The third step is to rotate any key you think might have been exposed. Most services make this easy. Go to your account settings, generate a new key, update it in your environment variables, delete the old one. It takes five minutes and it closes the door even if someone already found the old key.

The fourth step, for anything beyond a personal project, is to use secrets management. Tools like Doppler, Infisical, or even something simple like your hosting platform's built-in environment variable storage give you a place to keep secrets that is not your codebase. Your app reads them at runtime from the environment, and they never touch your git history at all.

The scope problem

One thing that makes leaked keys more dangerous than they need to be is that people often use keys with more permissions than their app actually needs. An AWS access key that can do anything on your account is catastrophically more dangerous than one that can only read from a specific S3 bucket.

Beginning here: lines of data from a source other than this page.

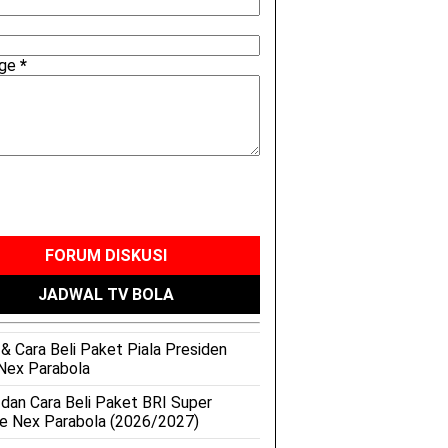
age
*
FORUM DISKUSI
JADWAL TV BOLA
& Cara Beli Paket Piala Presiden
Nex Parabola
 dan Cara Beli Paket BRI Super
e Nex Parabola (2026/2027)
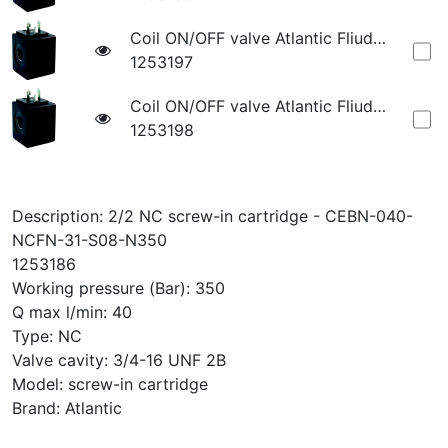
Coil ON/OFF valve Atlantic Fliud Tech-24V Hirschmann
1253197
Coil ON/OFF valve Atlantic Fliud Tech-220V Hirschmann
1253198
Description: 2/2 NC screw-in cartridge - CEBN-040-
NCFN-31-S08-N350
1253186
Working pressure (Bar): 350
Q max l/min: 40
Type: NC
Valve cavity: 3/4-16 UNF 2B
Model: screw-in cartridge
Brand: Atlantic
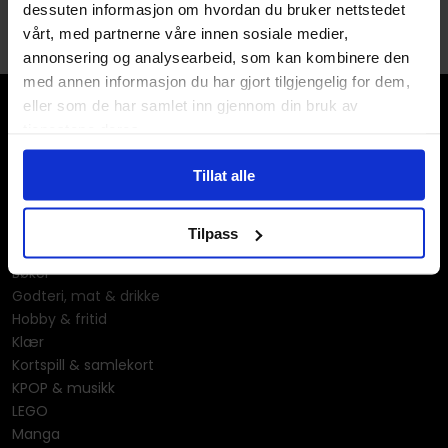
dessuten informasjon om hvordan du bruker nettstedet
vårt, med partnerne våre innen sosiale medier,
annonsering og analysearbeid, som kan kombinere den
med annen informasjon du har gjort tilgjengelig for dem,
eller som de har samlet inn gjennom din bruk av
tjenestene deres.
Tillat alle
Våre kategorier
Tilpass
Brettspill
Bøker
Godteri, mat & drikke
Hobby & fritid
Klær
Kortspill & samlekort
KPOP & musikk
LEGO
Manga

Most services let you create keys with limited permissions. A key that can only send emails cannot spin up servers. A key that can only read from a specific database cannot delete it. Getting into the habit of creating narrowly scoped keys means that even if one leaks, the blast radius is much smaller.

If it already happened

If you pushed a key to a public repository, assume it has already been found. Revoke it immediately in the service's dashboard, do not wait to see if anything happens. Then check your account for any activity that should not be there. Most services have an activity log.

Then clean your git history to remove the key. This requires rewriting history, which is disruptive if other people have already cloned the repository, but it is the right thing to do. GitHub has documentation on how to do this, and there are tools like git filter-repo that make it more manageable.

Finally, figure out how it happened so it does not happen again. The most durable fix is the one that makes the mistake impossible, not just less likely.